There he bands together with an unlikely trio — the drunken kung-fu master Lu Yan (Jackie Chan), an inscrutable monk (Jet Li), and the haunting beauty The Golden Sparrow (Crystal Liu Yi Fei) — on a perilous quest to free the Monkey King from the wicked Jade Warlord (Collin Chou) who imprisoned him in stone five hundred years earlier. As Jason battles the Jade Warlord’s henchman and dodges the deadly White Hair Demoness, Ni Chang (Li Bing Bing), he learns the true meaning of friendship, loyalty, honor and the martial arts.
Based on a traditional Chinese legend, The Forbidden Kingdom is a collaboration between Western and Eastern talent. The film is directed by Rob Minkoff (Stuart Little), while renowned action choreographer Wo Ping (The Matrix, Crouching Tiger, Hidden Dragon) masterminds the fight sequences and shares a producing credit. Overall, the film looks fantastic. Already exotic scenery is enhanced by respectable CGI. And the fight scenes — violence as ballet — are tremendous, even if they do call a bit too much attention to the wire-rigged mechanics that make them possible in the first place.

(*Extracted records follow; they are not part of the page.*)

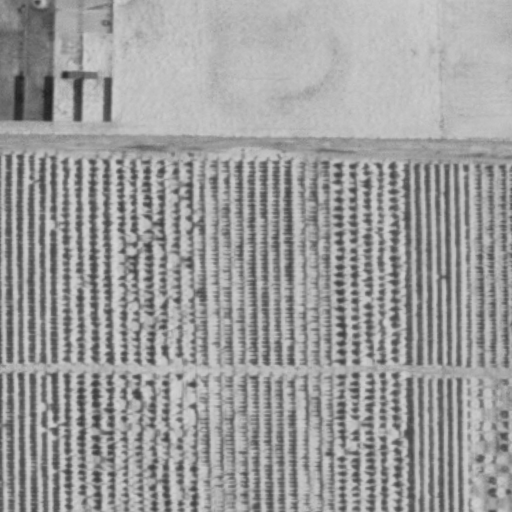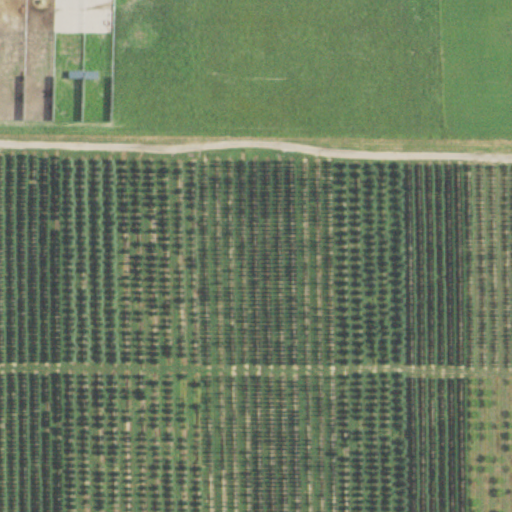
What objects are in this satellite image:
crop: (256, 256)
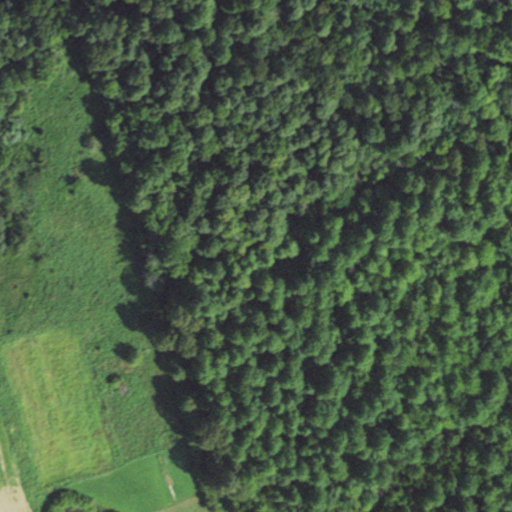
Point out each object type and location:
road: (447, 256)
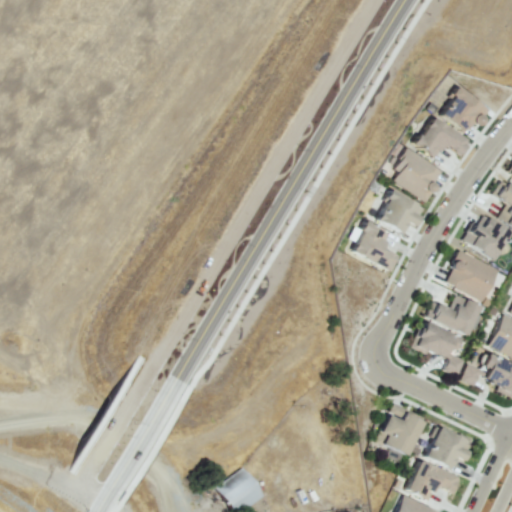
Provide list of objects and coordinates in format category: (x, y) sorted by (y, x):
building: (457, 110)
building: (433, 138)
building: (508, 168)
building: (411, 174)
building: (503, 204)
building: (393, 212)
crop: (186, 233)
road: (432, 235)
building: (480, 236)
building: (368, 246)
road: (258, 254)
building: (465, 275)
building: (509, 309)
building: (450, 314)
building: (500, 336)
building: (433, 344)
building: (465, 374)
building: (496, 374)
road: (438, 400)
building: (394, 428)
building: (441, 447)
road: (55, 469)
building: (425, 479)
road: (496, 481)
building: (234, 490)
building: (408, 506)
road: (96, 509)
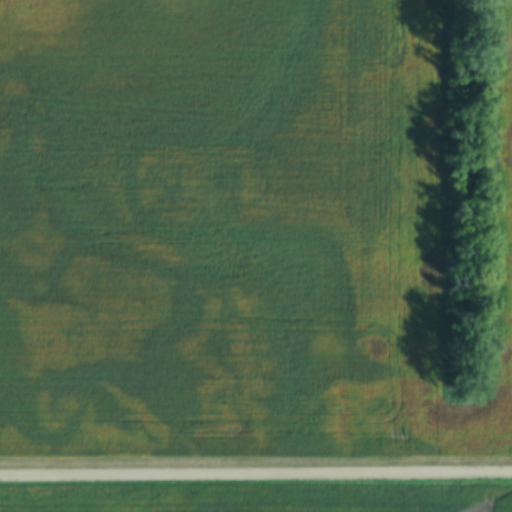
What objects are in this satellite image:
road: (256, 477)
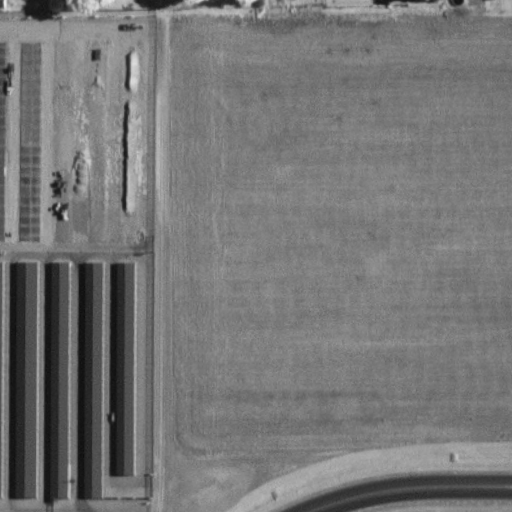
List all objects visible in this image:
building: (127, 278)
building: (28, 298)
building: (61, 298)
building: (1, 365)
building: (95, 475)
building: (61, 477)
building: (27, 479)
road: (403, 485)
road: (324, 507)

The Forbidden Kingdom marks the first-ever onscreen paring of the two martial arts titans, Jackie Chan and Jet Li. Chan and Li operate in different tones and genres, at least insofar as American perceptions are concerned. And while their fight scenes are spectacular to behold, the two superstars stand as illustrations for what doesn’t work in The Forbidden Kingdom. The film tries to contain the best of two worlds — exaggerated, cartoonish comedy and disconcertingly brutal violence. Like Chan and Li, the two philosophies grind uncomfortably beside each other. We are never sure if we should laugh or wince.
As usual, Chan’s English is nearly indecipherable; Li’s is not much better. The film needs subtitles, even for the long swaths spoken in English.
The Forbidden Kingdom allows for the admission of a white Westerner into the world of Wuxia — the magical realm in which gallant swordsmen glide gracefully through the air — no matter how ridiculous that encroachment might appear. The Forbidden Kingdom acts as a way to democratize the sort of magical films Asia has been making for years but have only recently blipped on Western radar screens in the form of Crouching Tiger, Hidden Dragon, Hero and House of Flying Daggers. Unfortunately, the film’s comedic inclinations and juvenile hero remove any possibility that The Forbidden Kingdom will be taken seriously.
Like the cliché about Chinese food, the entertaining The Forbidden Kingdom is certainly tasty, but is only momentarily fulfilling.